Manifestación ciudadana a favor de la protección de los glaciares. Foto: Mongabay
WILBER HUACASI – MONGABAY
Con la participación como adherentes de más de 850 000 ciudadanos, organizaciones de la sociedad civil argentina presentaron ante el Juzgado Federal de La Pampa una demanda de inconstitucionalidad y una medida cautelar contra la reciente Ley de reforma 27.804 que, según advierten, debilita seriamente la protección de los glaciares y del ambiente periglacial.
Los ciudadanos piden al tribunal declarar inconstitucional la nueva ley 27.804, modificada a pedido del gobierno de Javier Milei y promulgada el 24 de abril. Esta norma realiza cambios a la ley 26.639, que regula la preservación de los glaciares y del ambiente en Argentina. Los demandantes plantearon también una medida cautelar para que el juez evalúe suspender la implementación de la cuestionada norma.

Demandantes argumentan que hubo limitada participación en las audiencias de la Cámara de Diputados. Foto: Congreso de Argentina
Son cuatro los argumentos generales planteados por los demandantes para sustentar la inconstitucionalidad de la ley 27.804:
1. Proceso legislativo inválido.
Los demandantes advierten la ausencia de un verdadero proceso de consulta. Hubo más de 100 000 inscritos para participar en una audiencia pública de dos días, convocada por la Cámara de Diputados. Sin embargo, solo se permitió la participación de 122 personas.
2. Contenido ambiental regresivo.
Los demandantes subrayan que la Constitución de Argentina (en su artículo 41) regula la obligación del Estado de no comprometer las necesidades de las generaciones futuras, en este caso el acceso al agua.
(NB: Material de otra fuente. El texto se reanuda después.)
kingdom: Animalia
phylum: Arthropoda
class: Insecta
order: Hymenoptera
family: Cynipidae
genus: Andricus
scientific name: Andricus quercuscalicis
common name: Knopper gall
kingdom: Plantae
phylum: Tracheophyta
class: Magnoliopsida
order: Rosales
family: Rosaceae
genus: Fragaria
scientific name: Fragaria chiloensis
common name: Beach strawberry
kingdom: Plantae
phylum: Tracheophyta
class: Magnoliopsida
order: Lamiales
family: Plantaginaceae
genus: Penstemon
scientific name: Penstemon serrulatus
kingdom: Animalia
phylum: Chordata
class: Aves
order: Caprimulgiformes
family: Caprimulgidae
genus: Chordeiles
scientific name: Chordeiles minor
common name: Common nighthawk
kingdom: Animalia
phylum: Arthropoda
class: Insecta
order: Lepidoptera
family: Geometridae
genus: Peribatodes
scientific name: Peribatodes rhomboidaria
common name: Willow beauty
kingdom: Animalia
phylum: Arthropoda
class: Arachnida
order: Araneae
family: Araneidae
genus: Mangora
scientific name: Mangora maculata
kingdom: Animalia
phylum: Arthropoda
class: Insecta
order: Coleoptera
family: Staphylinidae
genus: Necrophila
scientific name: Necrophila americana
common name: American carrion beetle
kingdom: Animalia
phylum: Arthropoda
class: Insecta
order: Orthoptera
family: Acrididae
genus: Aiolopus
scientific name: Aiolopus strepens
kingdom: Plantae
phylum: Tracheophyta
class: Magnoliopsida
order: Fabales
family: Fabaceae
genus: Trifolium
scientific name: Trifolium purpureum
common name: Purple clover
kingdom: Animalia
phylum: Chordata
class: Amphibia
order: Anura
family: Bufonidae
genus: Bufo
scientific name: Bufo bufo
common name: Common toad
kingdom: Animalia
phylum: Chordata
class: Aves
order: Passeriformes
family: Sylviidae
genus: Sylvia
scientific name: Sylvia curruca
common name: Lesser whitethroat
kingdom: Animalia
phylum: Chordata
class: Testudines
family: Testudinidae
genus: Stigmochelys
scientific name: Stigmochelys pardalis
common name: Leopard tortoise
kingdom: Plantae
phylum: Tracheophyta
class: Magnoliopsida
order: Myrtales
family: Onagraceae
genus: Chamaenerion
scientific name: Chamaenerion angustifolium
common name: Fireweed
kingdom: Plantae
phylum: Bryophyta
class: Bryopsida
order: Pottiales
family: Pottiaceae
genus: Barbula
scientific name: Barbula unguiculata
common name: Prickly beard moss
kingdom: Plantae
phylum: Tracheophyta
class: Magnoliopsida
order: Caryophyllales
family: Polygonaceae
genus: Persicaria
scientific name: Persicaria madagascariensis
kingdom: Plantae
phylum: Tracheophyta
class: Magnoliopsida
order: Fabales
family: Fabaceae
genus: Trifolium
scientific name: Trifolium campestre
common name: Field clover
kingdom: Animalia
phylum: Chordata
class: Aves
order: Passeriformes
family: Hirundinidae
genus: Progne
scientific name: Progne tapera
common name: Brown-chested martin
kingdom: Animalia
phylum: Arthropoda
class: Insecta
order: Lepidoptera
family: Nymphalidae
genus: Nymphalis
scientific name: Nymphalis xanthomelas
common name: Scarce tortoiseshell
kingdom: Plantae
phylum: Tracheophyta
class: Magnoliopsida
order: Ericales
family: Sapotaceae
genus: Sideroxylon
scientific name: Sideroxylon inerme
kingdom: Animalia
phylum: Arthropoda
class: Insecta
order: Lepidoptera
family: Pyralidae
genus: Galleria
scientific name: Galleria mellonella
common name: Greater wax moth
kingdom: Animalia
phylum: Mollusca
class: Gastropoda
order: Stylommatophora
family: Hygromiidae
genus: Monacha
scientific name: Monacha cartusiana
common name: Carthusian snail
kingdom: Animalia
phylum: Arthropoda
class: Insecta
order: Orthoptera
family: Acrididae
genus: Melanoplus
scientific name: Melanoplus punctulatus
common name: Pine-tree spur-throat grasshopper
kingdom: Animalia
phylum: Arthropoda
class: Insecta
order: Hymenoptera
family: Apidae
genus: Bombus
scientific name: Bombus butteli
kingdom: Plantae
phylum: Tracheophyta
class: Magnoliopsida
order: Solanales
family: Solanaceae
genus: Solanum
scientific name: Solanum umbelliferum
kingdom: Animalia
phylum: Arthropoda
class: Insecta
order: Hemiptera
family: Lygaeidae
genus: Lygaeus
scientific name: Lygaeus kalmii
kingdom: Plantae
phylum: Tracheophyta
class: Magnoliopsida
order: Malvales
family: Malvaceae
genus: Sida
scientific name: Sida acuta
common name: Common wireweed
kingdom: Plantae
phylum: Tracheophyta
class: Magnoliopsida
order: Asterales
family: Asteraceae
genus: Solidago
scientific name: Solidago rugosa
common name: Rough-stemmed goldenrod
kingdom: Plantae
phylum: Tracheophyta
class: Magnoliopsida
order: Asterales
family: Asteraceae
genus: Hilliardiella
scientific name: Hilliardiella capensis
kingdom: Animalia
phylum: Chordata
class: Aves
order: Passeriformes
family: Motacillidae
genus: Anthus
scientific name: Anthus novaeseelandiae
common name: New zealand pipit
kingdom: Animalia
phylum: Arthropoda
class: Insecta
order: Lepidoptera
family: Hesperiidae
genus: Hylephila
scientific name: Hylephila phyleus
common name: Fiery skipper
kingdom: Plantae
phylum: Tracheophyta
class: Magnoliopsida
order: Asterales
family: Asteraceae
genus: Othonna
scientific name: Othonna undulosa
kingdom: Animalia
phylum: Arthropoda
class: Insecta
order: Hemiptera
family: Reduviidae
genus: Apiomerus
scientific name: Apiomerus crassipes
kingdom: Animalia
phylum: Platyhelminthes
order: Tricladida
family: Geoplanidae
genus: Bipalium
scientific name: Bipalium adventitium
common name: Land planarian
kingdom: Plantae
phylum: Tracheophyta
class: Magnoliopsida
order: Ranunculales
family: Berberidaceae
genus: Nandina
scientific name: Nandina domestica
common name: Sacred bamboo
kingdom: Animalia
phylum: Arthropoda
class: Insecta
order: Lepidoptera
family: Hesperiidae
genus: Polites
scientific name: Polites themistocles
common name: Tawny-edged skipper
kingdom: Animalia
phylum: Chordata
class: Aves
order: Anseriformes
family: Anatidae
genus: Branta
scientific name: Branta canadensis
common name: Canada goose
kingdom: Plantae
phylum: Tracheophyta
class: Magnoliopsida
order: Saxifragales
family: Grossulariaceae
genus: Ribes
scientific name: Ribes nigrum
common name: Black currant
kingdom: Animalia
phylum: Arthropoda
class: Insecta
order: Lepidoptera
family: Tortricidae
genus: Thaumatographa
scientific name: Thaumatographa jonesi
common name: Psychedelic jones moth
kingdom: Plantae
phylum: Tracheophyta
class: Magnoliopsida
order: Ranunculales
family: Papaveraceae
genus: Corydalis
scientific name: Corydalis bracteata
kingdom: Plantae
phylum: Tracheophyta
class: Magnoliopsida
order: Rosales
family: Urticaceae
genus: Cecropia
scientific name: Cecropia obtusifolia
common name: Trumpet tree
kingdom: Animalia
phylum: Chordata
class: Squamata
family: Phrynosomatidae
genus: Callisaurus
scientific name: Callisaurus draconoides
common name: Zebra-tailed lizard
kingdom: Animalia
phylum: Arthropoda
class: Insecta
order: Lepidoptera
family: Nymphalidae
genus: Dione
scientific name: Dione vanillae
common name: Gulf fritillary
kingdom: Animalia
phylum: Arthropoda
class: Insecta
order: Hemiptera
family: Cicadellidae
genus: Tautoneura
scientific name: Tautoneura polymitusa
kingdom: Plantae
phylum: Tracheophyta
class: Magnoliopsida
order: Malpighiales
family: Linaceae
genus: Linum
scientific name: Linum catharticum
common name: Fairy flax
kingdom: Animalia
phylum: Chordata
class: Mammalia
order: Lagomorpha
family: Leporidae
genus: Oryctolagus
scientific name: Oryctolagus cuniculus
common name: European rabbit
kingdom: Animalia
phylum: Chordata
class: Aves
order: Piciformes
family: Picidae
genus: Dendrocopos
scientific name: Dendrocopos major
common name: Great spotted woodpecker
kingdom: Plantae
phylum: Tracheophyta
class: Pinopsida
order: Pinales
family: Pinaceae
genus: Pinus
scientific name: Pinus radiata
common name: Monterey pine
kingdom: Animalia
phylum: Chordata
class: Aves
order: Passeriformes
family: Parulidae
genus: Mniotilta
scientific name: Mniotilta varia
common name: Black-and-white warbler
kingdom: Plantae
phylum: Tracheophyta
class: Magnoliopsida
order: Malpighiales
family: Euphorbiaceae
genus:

Apuntan también que la Ley General del Ambiente (25.675) desarrolla el “principio de progresividad”. Es decir, hay una tácita “prohibición de retroceder en la protección ambiental”. Y además, el Acuerdo de Escazú, al que adhiere Argentina, establece directamente el “principio de no regresión”.
3. Vulnera la distribución de competencias.
En la demanda se rechaza la delegación a los gobiernos provinciales de las cuestiones vinculadas con las cuencas, ya que estas son interjurisdiccionales y deberían ser gestionadas por el gobierno nacional. En la práctica, rechazan que un gobierno provincial pueda validar la destrucción de determinado curso de agua, sin tomar en cuenta el perjuicio que esto generaría en una provincia vecina.
4. Contra los tratados internacionales.
Finalmente, los ciudadanos recuerdan que el Gobierno argentino “aprobó definitivamente el Acuerdo Interino de Comercio entre el MERCOSUR y la Unión Europea”. El artículo 18.2 de este acuerdo precisa que las partes no deben debilitar sus leyes “en materia medioambiental”.
Y frente al supuesto de que tal acuerdo no ha entrado en vigor, los demandantes precisan que la Convención de Viena sobre Derecho de los Tratados prohíbe la mala fe, por lo que Argentina tenía que abstenerse de sacar normas en perjuicio de la protección ambiental.